Monday, July 13, 2020

Staycation, learn from the sea


Summer is here and escaping to an island may not be possible, but escaping from the routine pressures of your job, the traffic, and the everyday ordinary is an option. You can spend a few days on the beach relaxing in the sand with the clear water lapping at your feet and the gentle breeze stirring the palm branches overhead. Ahh!

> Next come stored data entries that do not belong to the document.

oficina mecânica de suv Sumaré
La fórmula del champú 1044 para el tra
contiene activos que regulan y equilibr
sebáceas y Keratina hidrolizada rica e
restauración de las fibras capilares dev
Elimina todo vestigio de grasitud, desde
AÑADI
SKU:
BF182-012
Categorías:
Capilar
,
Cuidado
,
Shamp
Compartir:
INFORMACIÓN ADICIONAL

The scene I just painted in your head sounds like freedom, freedom from the restrictive routines that regulate our everyday lives. Sometimes a change can give us that very needed rest. Take a closer look at that picture, and notice that beach scene is filled with routine, rules, and restrictions. Jeremiah 5:20-25 tells us many things we can learn from the sea. Take a moment and read it with me and see if you don’t hear the same things I did, and maybe more.

Jeremiah 5:20-25 (in Martha’s words). Tell my people to listen to the wisdom of the sea. Learn from her. You see the waves washing on the shore but do not understand. You hear the rolling breakers but don’t listen to what they say. This is what they show you. This is what they say. “Fear the Lord! Do not go beyond the limits of His Word. Live in respect and response to His ways and directions and the seasons will come as expected. The sea understands that and respects the one who put the beach at the water’s edge then drew a line in the sand and said, “don’t cross this line.” The waves try, they wash over the line only to recede again and come back to rest on the seaside of the line. “The sea knows, understands, and fears (respects, reveres, responds to) Me!” But my people do not. They don’t understand, don’t comprehend that fearing Me is for their own good. They resist the boundaries I have laid down for them. They have made their own tsunami by departing from the Lord and not fearing Him.

Fearing God, we may not often think about it and we may not understand it, but it is a good thing. In fact, “the LORD delights in those who fear him,” He takes pleasure in those who understand and respond appropriately to how awesome and powerful and mighty and loving He is (Ps 147:11).

Job gets it. After talking and listening to his friends talk on and on about his sorrows and pain, he hears the voice he has been waiting for. In Job 38 the Lord speaks, and Job knows that God is in charge and he is not. God is just and he is not. The Lord asks Job, in a telling sort of way, “Where were you when I laid the earth’s foundation? Who told the sea, ‘This far you may come and no farther; here is where your proud waves halt’? Have you ever given orders to the morning? Do you send the lightning bolts on their way? Do you give the horse its strength?” Ok, ok, ok, Job gets it, he knows that fearing God is wise and right and good. Perhaps taking some staycation time to ponder that would set our minds right again, see the wisdom of the boundaries that the waves do not cross, hear the wind come from nowhere and whip up some whitecaps. Now, tell me again, whose in charge?